» **YOUR TASK**
Search the records for the word "align" and copy every line in which it occurs.
▼▼▼
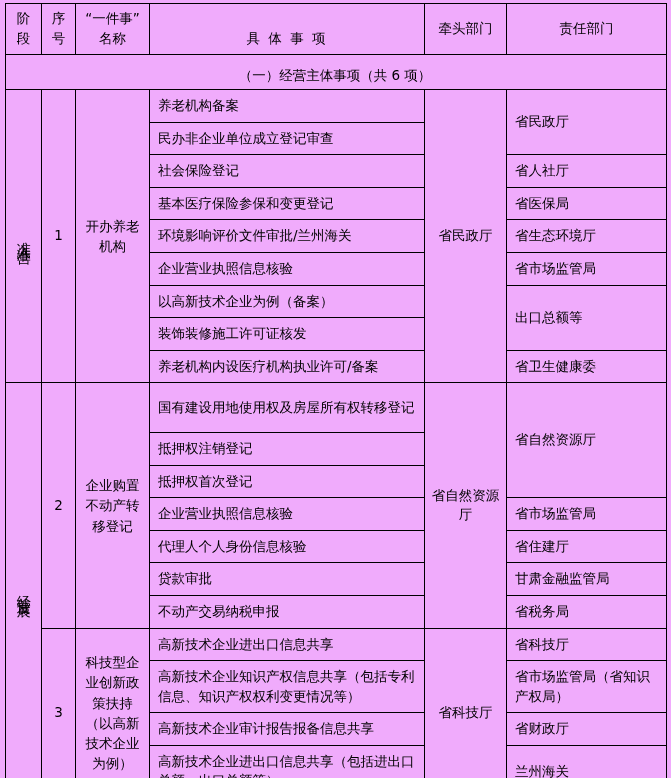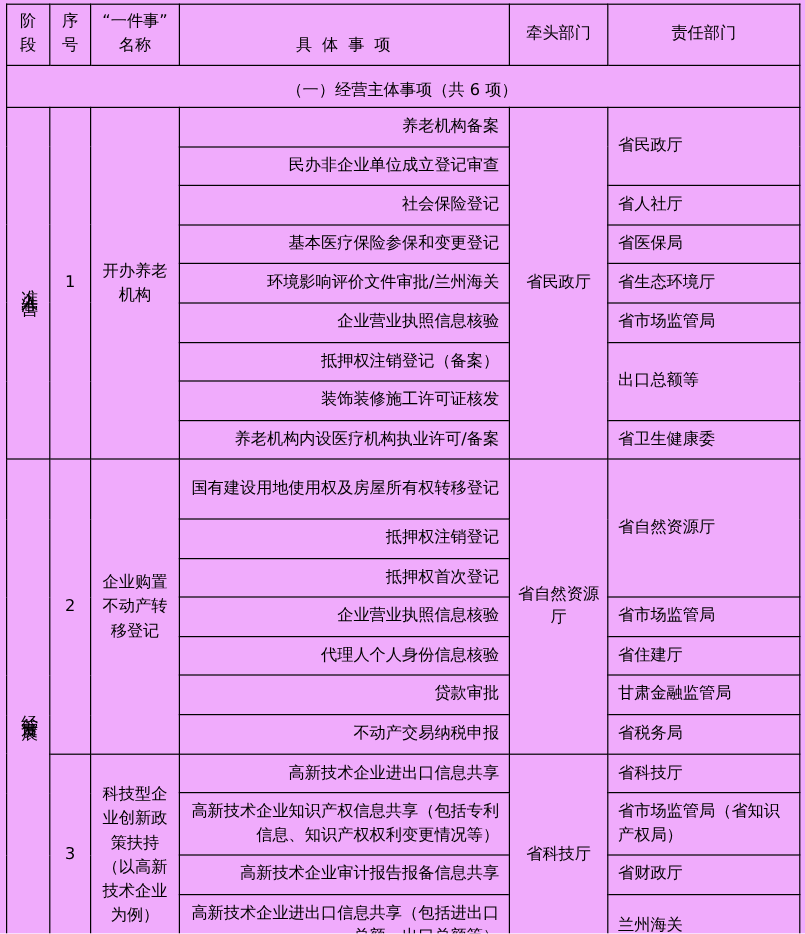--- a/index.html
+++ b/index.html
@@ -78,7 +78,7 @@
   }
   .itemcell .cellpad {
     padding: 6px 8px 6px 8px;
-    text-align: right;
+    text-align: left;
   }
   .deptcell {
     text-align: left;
▲▲▲
» **SOLUTION FOR THIS EXERCISE**
-    text-align: right;
+    text-align: left;
     text-align: left;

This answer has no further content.